# Star guide for PAX



## chicagoguyPHX (Jul 31, 2015)

http://surveynuts.com/surveys/take?id=35588&c=305914465DDTT

Here are the results so far...

PAX tipped at least 20%: *Add four stars

*
Trip Was Between $10.00 and $15.00: *Add one star*
Trip Was Between $15.00 and $20.00: *Add two stars*
Trip Was Between $20.00 and $25.00: *Add three stars*
Trip Was over $25.00: *Add four stars*

PAX Offered You Sexual Favors And You Accepted: *Add four stars*
PAX Offered You Something From The Store As PAX Went In To Buy Something: *Add two stars*

Trip Was Less Than $5.00: *Subtract four stars*
Trip Was Between $5.00 and $10.00: *Subtract two stars*

PAX Was Belligerent: *Subtract four stars*
PAX Left Your Car Smelling Foul: *Subtract four stars*
PAX Offered You Sexual Favors And You Declined: *Subtract four stars*
PAX Didn't Enter A Destination: *Subtract four stars*


----------



## Uber Kraus (Jun 10, 2015)

Too much time on your hands.


----------



## Ziggy (Feb 27, 2015)

a driver I know has a "fire & brimstone" rating system for pax:

5-stars = *Must* be polite, clean, waiting on the curb, enters destination, no eating, no drinking, not drunk and doesn't complain about anything in the car (all of the above). Tips optional; though a $20 tip can guarantee 5-star unless pax is drunk or eating in car.
1-star = Does not conform to the 5-star list above.

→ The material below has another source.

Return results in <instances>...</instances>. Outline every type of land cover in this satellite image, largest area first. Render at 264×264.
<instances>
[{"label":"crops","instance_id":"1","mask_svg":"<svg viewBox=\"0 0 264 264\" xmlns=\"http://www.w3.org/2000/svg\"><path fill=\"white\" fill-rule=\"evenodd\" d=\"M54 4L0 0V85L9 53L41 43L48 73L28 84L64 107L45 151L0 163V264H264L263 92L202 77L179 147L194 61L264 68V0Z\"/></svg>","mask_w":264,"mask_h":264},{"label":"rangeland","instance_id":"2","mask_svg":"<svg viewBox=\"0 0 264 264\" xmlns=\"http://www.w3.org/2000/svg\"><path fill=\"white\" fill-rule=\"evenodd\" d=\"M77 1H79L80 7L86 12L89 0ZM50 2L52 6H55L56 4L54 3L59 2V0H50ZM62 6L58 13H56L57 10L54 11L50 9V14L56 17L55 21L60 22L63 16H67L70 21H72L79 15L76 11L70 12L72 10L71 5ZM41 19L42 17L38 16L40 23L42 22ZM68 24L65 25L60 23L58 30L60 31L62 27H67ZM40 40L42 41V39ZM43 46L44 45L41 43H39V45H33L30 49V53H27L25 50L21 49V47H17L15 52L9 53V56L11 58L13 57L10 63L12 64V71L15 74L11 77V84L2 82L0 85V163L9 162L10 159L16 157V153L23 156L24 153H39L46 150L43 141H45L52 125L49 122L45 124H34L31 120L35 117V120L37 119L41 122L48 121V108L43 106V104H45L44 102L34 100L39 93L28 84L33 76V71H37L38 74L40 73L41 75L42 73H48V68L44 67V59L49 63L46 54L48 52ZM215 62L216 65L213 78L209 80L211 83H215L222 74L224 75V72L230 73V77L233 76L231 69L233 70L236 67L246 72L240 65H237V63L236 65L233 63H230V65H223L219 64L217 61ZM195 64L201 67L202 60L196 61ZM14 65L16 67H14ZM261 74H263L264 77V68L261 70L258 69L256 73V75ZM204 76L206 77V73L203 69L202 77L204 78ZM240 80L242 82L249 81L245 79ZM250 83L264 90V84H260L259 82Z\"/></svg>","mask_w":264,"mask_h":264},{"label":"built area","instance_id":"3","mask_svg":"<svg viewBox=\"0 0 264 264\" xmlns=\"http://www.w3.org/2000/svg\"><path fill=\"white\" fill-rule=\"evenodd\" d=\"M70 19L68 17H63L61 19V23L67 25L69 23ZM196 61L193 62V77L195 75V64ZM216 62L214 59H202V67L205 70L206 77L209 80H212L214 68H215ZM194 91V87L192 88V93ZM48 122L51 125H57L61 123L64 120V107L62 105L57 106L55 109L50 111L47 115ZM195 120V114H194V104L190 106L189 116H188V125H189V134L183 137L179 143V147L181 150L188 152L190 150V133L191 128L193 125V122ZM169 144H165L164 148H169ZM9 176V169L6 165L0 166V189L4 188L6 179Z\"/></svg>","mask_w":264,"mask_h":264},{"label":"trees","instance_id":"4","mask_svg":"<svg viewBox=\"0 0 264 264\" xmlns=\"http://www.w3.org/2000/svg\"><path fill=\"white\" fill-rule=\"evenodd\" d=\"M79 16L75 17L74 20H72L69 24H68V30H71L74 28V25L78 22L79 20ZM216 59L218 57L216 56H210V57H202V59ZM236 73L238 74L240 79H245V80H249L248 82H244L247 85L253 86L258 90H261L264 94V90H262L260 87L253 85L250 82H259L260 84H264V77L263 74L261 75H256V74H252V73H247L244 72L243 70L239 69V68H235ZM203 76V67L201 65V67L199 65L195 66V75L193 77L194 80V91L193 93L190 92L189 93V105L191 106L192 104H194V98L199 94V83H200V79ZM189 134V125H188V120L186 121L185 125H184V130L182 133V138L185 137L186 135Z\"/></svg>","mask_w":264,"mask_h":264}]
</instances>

I told him that his rating method seemed a bit harsh; but he said something to the affect of - he doesn't have time to think about the nuances of the ride ... it's a 5 or a 1 (nothing in between).


----------



## chicagoguyPHX (Jul 31, 2015)

Uber Kraus said:


> Too much time on your hands.


I did this to help us all out. I hate picking up a 5 star rated PAX who only wants to travel $5 to the bar with no tip.


----------



## glados (May 23, 2015)

chicagoguyPHX said:


> PAX Didn't Enter A Destination: *Subtract four stars*


Please keep in mind that it is *IMPOSSIBLE *to enter the destination on m.uber.com

The uber pax app crashes on launch for me; I can only use m.uber.com.


----------



## chicagoguyPHX (Jul 31, 2015)

http://surveynuts.com/surveys/take?id=35588&c=305914465DDTT

Here are the results so far...

PAX tipped at least 10%: *Add four stars*
PAX tipped at least 20%: *Add four stars*
Trip Was Between $10.00 and $15.00:* Too Close to Call*
Trip Was Between $15.00 and $20.00:* Too Close to Call*
Trip Was Between $20.00 and $25.00:* Too Close to Call*
Trip Was over $25.00:* Add four stars*

PAX Offered You Sexual Favors And You Accepted Or Felt Stoked:* Too Close to Call*
PAX Offered You Something From The Store As PAX Went In To Buy Something:* Too Close to Call*
You Accepted The Offer And It Was Given To You:* Too Close to Call*
PAX Was An Overall Nice Person: *Too Close to Call*

You Helped With Luggage/Packages And PAX Didn't Tip: *Too Close to Call*

Trip Was Less Than $5.00:* Subtract one star (Only "one star"??? $5 minus safe rider, minus 20% =$3.20)*
Trip Was Between $5.00 and $10.00:* Too Close to Call*

Pickup/Drop Off In Shady Neighborhood: *Too Close to Call*
Your Ride "Seemed" Like A Drug Run:* Subtract four stars*

PAX Was Belligerent:* Subtract four stars*
PAX Left Your Car Smelling Foul:* Subtract four stars*
PAX Offered You Sexual Favors And You Declined Or Felt Uncomfortable:* Too Close to Call*
PAX Didn't Enter A Destination:* Too Close to Call*
PAX Made You Wait 3+ Mins Before Getting In You Car:* Too Close to Call

*


----------